Local elected officials from Oregon and Washington also drilled staff about particular concerns for their jurisdictions.

Vancouver Mayor Tim Leavitt and Clark County Commissioner Steve Stuart asked about tolling and local construction jobs the CRC could generate.

Leavitt, who along with Stuart has been goading Congresswoman Jaime Herrera Beutler, R-Camas, to publicly support the plan and lobby for federal money, asked what would happen if more federal funding than expected came through.

Hammond, however, set that question down gently.

“It’s a problem we’d love to have,” she said. “But we’re challenged and working hard to get the money we need.”

Stuart then reiterated that the Southwest Washington Regional Transportation Council — one of the local signatories to the CRC’s final environmental plans — only agreed to the project if any budget shortfalls don’t equate to tolling increases.

“If there’s not enough money from the state and feds, don’t put it on the backs of tolls,” he said.

He also asked about the 1,900 jobs a year the project claims it will generate and if those figures could be broken down into specific types of jobs.

Staff said they can only estimate that is the total number of jobs the project will directly create, sustain (such as construction and planning work) or indirectly influence (such as food carts set up near the construction site to feed workers).

The commissioner then asked if stipulations could be made to require local hiring only.

“When you use federal money, you can’t do that,” Hammond said. “We have programs that will really work hard on developing and matching up small businesses to the kinds of prime contractors who would bid (on the project). It’s been very successful.”

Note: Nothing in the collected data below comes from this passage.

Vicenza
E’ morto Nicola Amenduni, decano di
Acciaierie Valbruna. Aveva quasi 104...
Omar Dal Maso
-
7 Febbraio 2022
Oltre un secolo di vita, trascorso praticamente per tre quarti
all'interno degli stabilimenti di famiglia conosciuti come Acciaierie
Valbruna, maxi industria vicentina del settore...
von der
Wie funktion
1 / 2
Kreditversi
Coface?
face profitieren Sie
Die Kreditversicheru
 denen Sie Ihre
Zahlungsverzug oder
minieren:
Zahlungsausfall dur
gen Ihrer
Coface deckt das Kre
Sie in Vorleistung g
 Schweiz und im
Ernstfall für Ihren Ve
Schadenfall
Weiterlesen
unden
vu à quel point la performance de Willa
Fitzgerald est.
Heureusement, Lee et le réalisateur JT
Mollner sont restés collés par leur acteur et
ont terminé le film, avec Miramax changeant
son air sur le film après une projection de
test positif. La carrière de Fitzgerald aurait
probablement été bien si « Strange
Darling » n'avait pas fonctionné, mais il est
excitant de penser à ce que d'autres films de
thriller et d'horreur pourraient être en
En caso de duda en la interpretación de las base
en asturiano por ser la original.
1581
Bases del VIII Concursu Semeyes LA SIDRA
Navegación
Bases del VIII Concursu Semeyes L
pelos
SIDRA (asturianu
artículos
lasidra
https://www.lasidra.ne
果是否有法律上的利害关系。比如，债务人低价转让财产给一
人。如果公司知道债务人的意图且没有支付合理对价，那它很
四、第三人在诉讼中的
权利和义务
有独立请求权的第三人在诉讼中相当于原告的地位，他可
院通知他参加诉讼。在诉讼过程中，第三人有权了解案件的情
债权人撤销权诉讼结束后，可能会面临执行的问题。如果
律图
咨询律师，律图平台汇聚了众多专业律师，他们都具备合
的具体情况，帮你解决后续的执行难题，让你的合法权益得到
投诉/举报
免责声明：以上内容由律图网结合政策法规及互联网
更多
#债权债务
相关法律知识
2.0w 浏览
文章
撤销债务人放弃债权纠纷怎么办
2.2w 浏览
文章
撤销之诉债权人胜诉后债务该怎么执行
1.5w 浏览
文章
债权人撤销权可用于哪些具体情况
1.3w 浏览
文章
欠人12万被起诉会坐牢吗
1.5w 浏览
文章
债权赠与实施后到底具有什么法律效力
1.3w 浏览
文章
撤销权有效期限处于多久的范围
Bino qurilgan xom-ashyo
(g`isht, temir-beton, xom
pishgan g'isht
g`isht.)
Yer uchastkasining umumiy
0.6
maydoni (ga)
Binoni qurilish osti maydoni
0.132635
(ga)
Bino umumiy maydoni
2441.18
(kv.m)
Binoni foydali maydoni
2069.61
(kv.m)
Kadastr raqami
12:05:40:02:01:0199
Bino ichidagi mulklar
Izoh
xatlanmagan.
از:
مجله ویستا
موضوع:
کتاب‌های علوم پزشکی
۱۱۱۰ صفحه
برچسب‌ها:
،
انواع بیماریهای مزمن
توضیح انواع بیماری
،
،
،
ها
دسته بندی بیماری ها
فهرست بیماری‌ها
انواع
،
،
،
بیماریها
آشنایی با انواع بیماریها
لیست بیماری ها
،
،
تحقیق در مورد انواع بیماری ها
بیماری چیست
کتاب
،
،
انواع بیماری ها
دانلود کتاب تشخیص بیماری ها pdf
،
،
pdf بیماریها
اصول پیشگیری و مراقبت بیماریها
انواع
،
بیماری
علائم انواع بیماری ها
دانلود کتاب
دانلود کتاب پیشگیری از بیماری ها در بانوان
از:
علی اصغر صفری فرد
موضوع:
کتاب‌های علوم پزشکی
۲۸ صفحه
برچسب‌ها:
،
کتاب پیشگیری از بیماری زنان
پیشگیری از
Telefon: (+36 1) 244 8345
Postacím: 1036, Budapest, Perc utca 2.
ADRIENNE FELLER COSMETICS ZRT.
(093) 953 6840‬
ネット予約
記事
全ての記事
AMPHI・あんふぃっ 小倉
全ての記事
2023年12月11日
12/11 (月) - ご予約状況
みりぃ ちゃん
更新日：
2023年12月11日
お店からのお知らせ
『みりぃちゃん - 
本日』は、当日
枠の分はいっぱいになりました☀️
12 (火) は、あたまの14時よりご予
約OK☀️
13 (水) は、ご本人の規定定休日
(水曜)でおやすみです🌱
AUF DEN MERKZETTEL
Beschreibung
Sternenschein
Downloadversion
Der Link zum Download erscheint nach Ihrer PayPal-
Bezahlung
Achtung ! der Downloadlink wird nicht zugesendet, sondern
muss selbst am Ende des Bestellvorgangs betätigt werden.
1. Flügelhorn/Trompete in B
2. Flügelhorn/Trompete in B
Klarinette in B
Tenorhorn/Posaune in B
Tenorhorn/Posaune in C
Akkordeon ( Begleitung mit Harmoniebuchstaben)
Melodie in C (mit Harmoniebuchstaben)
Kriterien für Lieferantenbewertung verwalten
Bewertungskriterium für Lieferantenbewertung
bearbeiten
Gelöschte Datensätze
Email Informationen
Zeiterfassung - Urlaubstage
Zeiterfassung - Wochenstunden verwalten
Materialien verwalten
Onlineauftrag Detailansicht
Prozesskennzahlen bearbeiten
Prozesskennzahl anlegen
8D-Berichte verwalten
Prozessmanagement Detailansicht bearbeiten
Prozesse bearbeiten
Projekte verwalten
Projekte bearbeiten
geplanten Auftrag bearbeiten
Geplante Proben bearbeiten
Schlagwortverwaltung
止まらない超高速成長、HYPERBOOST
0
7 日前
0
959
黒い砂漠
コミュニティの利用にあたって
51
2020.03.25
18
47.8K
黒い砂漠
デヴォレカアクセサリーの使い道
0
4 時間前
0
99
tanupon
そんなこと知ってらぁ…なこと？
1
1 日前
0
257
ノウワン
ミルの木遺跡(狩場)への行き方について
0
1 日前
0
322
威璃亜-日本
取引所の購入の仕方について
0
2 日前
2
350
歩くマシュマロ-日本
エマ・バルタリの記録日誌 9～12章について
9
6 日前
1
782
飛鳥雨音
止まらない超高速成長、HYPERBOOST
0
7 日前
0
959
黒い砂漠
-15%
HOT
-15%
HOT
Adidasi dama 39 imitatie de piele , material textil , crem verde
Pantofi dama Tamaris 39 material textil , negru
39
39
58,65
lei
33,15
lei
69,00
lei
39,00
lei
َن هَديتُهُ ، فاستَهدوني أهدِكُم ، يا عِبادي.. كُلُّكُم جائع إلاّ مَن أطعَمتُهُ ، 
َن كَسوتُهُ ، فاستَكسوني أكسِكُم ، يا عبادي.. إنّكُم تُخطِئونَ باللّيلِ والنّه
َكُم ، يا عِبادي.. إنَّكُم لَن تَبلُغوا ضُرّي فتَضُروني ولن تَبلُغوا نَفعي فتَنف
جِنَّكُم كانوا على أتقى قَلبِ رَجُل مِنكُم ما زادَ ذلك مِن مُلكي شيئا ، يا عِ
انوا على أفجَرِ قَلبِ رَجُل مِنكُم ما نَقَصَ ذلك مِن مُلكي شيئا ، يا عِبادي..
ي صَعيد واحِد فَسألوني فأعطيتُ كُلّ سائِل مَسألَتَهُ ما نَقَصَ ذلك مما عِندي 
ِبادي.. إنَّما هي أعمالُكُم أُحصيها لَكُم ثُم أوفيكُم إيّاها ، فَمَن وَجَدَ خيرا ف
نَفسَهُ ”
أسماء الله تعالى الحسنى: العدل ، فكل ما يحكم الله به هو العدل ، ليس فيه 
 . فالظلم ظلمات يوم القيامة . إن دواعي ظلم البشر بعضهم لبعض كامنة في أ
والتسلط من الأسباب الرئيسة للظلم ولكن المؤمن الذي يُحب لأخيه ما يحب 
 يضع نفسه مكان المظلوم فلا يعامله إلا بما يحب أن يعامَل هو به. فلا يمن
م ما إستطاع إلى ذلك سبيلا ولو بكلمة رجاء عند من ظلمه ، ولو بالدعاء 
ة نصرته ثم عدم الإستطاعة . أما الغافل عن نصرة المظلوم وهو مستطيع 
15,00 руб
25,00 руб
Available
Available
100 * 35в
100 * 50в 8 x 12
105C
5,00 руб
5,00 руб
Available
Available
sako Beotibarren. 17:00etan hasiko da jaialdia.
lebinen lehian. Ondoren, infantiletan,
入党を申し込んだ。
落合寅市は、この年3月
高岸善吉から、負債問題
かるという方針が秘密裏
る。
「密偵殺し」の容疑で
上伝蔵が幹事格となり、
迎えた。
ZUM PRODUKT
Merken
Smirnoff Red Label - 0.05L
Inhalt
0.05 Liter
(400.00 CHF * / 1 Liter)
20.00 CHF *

Co-chair and Vancouver attorney Steve Horenstein also said there is only one regional contractor that would even qualify to serve as the primary firm on the Columbia River Crossing: “Others will come from lord knows where.”

Oregon Metro Councilor Rex Burkholder also asked about an improvement fund and mitigation for the construction ground-zero zone of Hayden Island, which his board was very concerned about. Staff responded that the Oregon Legislature will have to come up with any of that money.

The Project Sponsors Council hadn’t met since February, and Thursday’s gathering was its last, as members said the panel has now fulfilled its purpose. In its place, the CRC is holding Integrated Project Sponsors Council Staff meetings, which are comprised of staff members from the various agencies whose elected officials were on the Project Sponsors Council. Those meetings, however, are not public.

The CRC is also creating a Bistate Citizen Advisory Committee, made up of about 15 people from both sides of the Columbia River, that will serve as an advisory board to tackle the impacts of construction and other related issues. Those meetings will be open to the public and accept testimony.